_STATED GOAL:_ Return every item below unchanged, copying each line word for word.

_MATERIAL FOR THIS TASK:_
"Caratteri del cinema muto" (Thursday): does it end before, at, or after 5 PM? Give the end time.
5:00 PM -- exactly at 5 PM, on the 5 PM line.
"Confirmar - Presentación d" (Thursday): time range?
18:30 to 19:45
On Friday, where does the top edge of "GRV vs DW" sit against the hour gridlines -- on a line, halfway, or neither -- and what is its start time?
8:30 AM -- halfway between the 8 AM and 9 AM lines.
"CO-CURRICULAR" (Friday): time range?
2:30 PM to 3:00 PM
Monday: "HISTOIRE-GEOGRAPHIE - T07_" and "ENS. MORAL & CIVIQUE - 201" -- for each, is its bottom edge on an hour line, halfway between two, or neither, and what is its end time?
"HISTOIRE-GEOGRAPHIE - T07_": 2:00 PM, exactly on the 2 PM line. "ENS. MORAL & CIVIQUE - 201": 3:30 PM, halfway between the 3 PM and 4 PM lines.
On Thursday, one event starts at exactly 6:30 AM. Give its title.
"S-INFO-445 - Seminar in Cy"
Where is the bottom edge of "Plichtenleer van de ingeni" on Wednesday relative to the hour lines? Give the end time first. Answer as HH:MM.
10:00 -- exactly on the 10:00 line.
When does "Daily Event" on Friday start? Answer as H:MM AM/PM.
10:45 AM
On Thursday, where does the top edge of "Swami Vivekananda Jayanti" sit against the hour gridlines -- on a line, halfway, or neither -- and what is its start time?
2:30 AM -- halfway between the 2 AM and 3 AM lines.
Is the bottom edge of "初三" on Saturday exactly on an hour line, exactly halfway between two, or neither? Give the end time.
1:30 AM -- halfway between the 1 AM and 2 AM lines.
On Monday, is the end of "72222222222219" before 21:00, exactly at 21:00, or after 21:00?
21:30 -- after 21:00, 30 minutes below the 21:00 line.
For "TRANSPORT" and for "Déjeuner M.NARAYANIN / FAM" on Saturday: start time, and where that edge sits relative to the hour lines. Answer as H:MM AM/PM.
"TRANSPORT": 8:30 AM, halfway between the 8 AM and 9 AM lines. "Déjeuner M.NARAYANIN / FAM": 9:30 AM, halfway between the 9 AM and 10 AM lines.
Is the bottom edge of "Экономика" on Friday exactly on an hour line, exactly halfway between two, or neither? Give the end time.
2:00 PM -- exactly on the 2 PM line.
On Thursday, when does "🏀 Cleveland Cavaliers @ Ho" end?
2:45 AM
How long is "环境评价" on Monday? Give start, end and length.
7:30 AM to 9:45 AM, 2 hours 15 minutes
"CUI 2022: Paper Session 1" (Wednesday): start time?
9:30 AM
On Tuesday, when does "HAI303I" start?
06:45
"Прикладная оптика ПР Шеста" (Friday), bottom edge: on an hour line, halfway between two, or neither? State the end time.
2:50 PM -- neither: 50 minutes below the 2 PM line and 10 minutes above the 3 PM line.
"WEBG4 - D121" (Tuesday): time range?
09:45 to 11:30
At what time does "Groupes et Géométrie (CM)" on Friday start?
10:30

_COMPLETED TASK:_
"Caratteri del cinema muto" (Thursday): does it end before, at, or after 5 PM? Give the end time.
5:00 PM -- exactly at 5 PM, on the 5 PM line.
"Confirmar - Presentación d" (Thursday): time range?
18:30 to 19:45
On Friday, where does the top edge of "GRV vs DW" sit against the hour gridlines -- on a line, halfway, or neither -- and what is its start time?
8:30 AM -- halfway between the 8 AM and 9 AM lines.
"CO-CURRICULAR" (Friday): time range?
2:30 PM to 3:00 PM
Monday: "HISTOIRE-GEOGRAPHIE - T07_" and "ENS. MORAL & CIVIQUE - 201" -- for each, is its bottom edge on an hour line, halfway between two, or neither, and what is its end time?
"HISTOIRE-GEOGRAPHIE - T07_": 2:00 PM, exactly on the 2 PM line. "ENS. MORAL & CIVIQUE - 201": 3:30 PM, halfway between the 3 PM and 4 PM lines.
On Thursday, one event starts at exactly 6:30 AM. Give its title.
"S-INFO-445 - Seminar in Cy"
Where is the bottom edge of "Plichtenleer van de ingeni" on Wednesday relative to the hour lines? Give the end time first. Answer as HH:MM.
10:00 -- exactly on the 10:00 line.
When does "Daily Event" on Friday start? Answer as H:MM AM/PM.
10:45 AM
On Thursday, where does the top edge of "Swami Vivekananda Jayanti" sit against the hour gridlines -- on a line, halfway, or neither -- and what is its start time?
2:30 AM -- halfway between the 2 AM and 3 AM lines.
Is the bottom edge of "初三" on Saturday exactly on an hour line, exactly halfway between two, or neither? Give the end time.
1:30 AM -- halfway between the 1 AM and 2 AM lines.
On Monday, is the end of "72222222222219" before 21:00, exactly at 21:00, or after 21:00?
21:30 -- after 21:00, 30 minutes below the 21:00 line.
For "TRANSPORT" and for "Déjeuner M.NARAYANIN / FAM" on Saturday: start time, and where that edge sits relative to the hour lines. Answer as H:MM AM/PM.
"TRANSPORT": 8:30 AM, halfway between the 8 AM and 9 AM lines. "Déjeuner M.NARAYANIN / FAM": 9:30 AM, halfway between the 9 AM and 10 AM lines.
Is the bottom edge of "Экономика" on Friday exactly on an hour line, exactly halfway between two, or neither? Give the end time.
2:00 PM -- exactly on the 2 PM line.
On Thursday, when does "🏀 Cleveland Cavaliers @ Ho" end?
2:45 AM
How long is "环境评价" on Monday? Give start, end and length.
7:30 AM to 9:45 AM, 2 hours 15 minutes
"CUI 2022: Paper Session 1" (Wednesday): start time?
9:30 AM
On Tuesday, when does "HAI303I" start?
06:45
"Прикладная оптика ПР Шеста" (Friday), bottom edge: on an hour line, halfway between two, or neither? State the end time.
2:50 PM -- neither: 50 minutes below the 2 PM line and 10 minutes above the 3 PM line.
"WEBG4 - D121" (Tuesday): time range?
09:45 to 11:30
At what time does "Groupes et Géométrie (CM)" on Friday start?
10:30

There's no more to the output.